WHAT YOU NEED TO DO ->
Your task is to transcribe all the entries exactly, excluding pictures.
↓↓↓
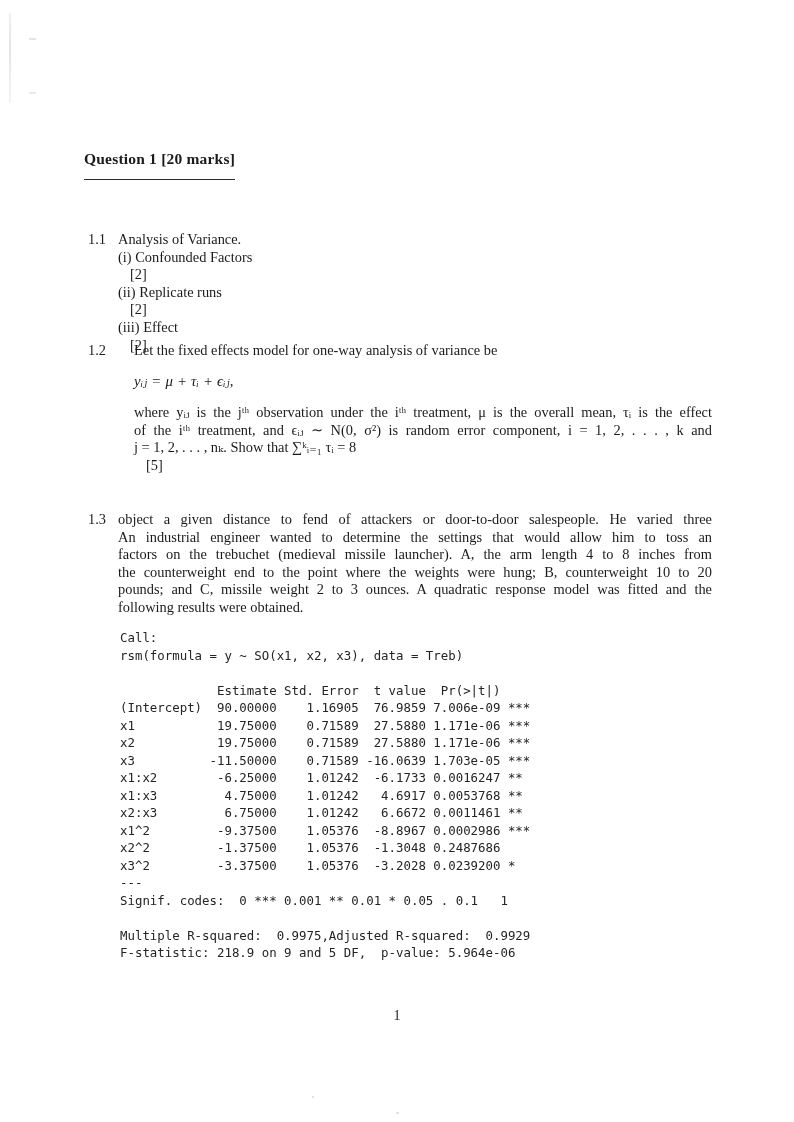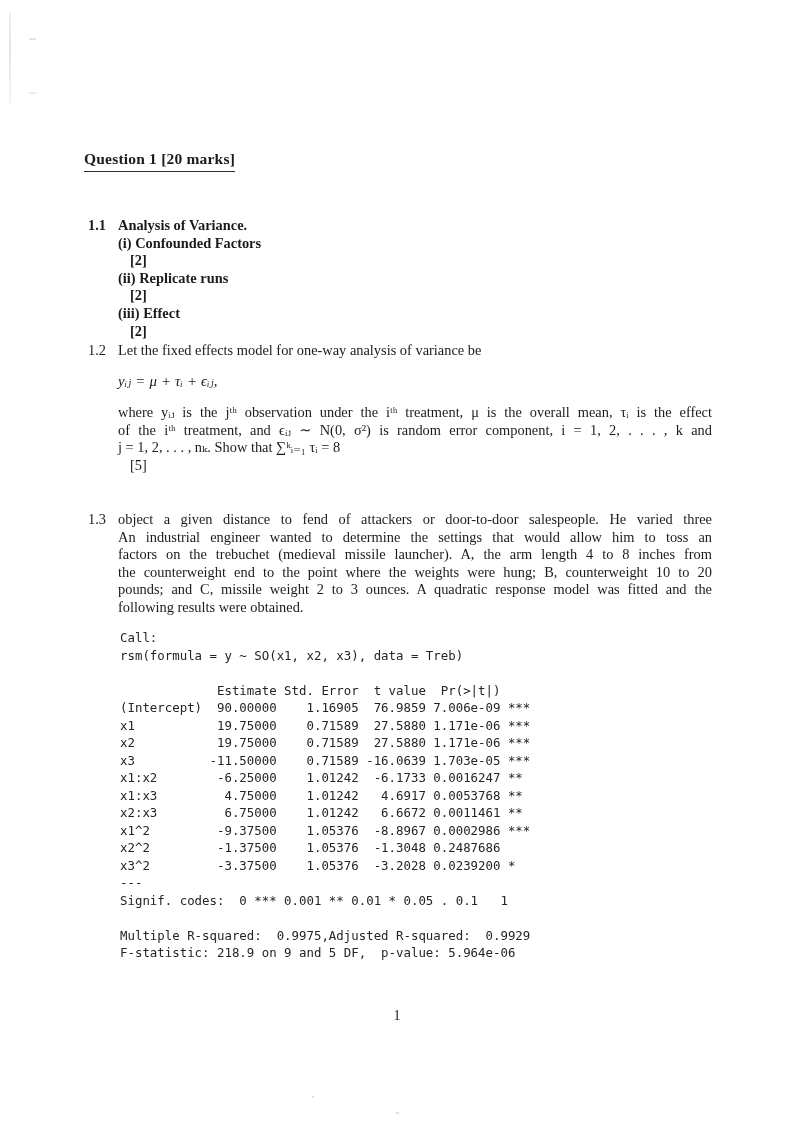--- a/index.html
+++ b/index.html
@@ -24,33 +24,33 @@
   .artifact-dot1  { left: 312px; top: 1096px; width: 2px; height: 2px; background: #c9c9c9; opacity: .6; }
   .artifact-dot2  { left: 396px; top: 1112px; width: 3px; height: 2px; background: #c9c9c9; opacity: .55; }
 
   .q-title {
     position: absolute;
     left: 84px; top: 150px;
     font-size: 15.5px;
     font-weight: bold;
     letter-spacing: .2px;
     border-bottom: 1.4px solid #2b2b2b;
-    padding-bottom: 3px;
+    padding-bottom: 11px;
   }
 
   .section {
     position: absolute;
     left: 88px;
     width: 624px;
     display: flex;
     font-size: 14.4px;
     line-height: 17.6px;
   }
-  .sec-1-1 { top: 217px; font-weight: bold; }
-  .sec-1-2 { top: 342px; }
+  .sec-1-1 { top: 231px; }
+  .sec-1-2 { top: 342px; gap: 16px; }
   .sec-1-3 { top: 511px; }
 
   .sec-num { width: 30px; flex: none; }
   .sec-body { flex: 1 1 auto; min-width: 0; }
 
   
   .jline { text-align: justify; text-align-last: justify; white-space: normal; }
   .jlast { text-align: left; }
 
   .item-row { display: flex; justify-content: space-between; flex-direction: column; }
↑↑↑
RESPONSE ->
--- a/index.html
+++ b/index.html
@@ -24,33 +24,33 @@
   .artifact-dot1  { left: 312px; top: 1096px; width: 2px; height: 2px; background: #c9c9c9; opacity: .6; }
   .artifact-dot2  { left: 396px; top: 1112px; width: 3px; height: 2px; background: #c9c9c9; opacity: .55; }
 
   .q-title {
     position: absolute;
     left: 84px; top: 150px;
     font-size: 15.5px;
     font-weight: bold;
     letter-spacing: .2px;
     border-bottom: 1.4px solid #2b2b2b;
-    padding-bottom: 3px;
+    padding-bottom: 11px;
   }
 
   .section {
     position: absolute;
     left: 88px;
     width: 624px;
     display: flex;
     font-size: 14.4px;
     line-height: 17.6px;
   }
-  .sec-1-1 { top: 217px; font-weight: bold; }
-  .sec-1-2 { top: 342px; }
+  .sec-1-1 { top: 231px; }
+  .sec-1-2 { top: 342px; gap: 16px; }
   .sec-1-3 { top: 511px; }
 
   .sec-num { width: 30px; flex: none; }
   .sec-body { flex: 1 1 auto; min-width: 0; }
 
   
   .jline { text-align: justify; text-align-last: justify; white-space: normal; }
   .jlast { text-align: left; }
 
   .item-row { display: flex; justify-content: space-between; flex-direction: column; }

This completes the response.